PROBLEM TO SOLVE: In the listing below, find the line that contains "Recreation Support Job Profiles" and the line that contains "Youth & Leadership Job Profiles". Quote both and every line between them, exactly, and nothing more.
◇ ◇ ◇ ◇ ◇ ◇ ◇
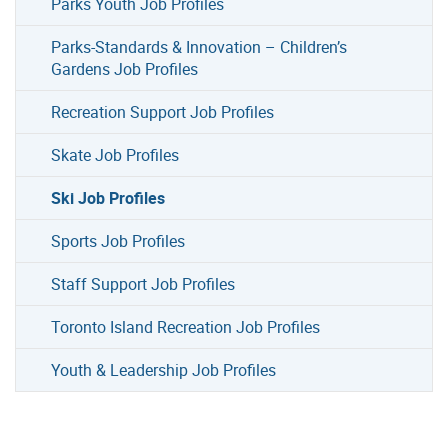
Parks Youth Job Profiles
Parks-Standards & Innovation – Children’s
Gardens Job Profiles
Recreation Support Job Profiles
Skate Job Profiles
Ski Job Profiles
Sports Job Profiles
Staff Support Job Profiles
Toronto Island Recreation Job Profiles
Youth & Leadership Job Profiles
◇ ◇ ◇ ◇ ◇ ◇ ◇
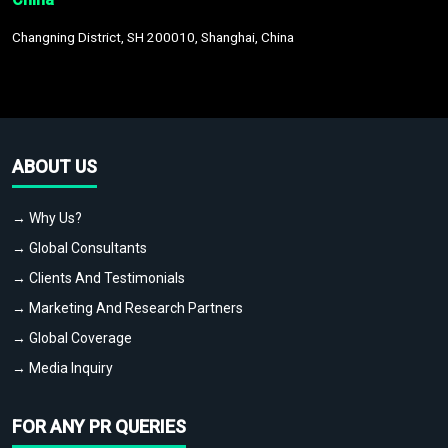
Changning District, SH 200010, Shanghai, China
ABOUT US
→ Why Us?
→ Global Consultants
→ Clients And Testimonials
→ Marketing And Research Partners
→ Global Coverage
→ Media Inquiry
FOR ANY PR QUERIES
◇ ◇ ◇ ◇ ◇ ◇ ◇
SOLUTION:
Recreation Support Job Profiles
Skate Job Profiles
Ski Job Profiles
Sports Job Profiles
Staff Support Job Profiles
Toronto Island Recreation Job Profiles
Youth & Leadership Job Profiles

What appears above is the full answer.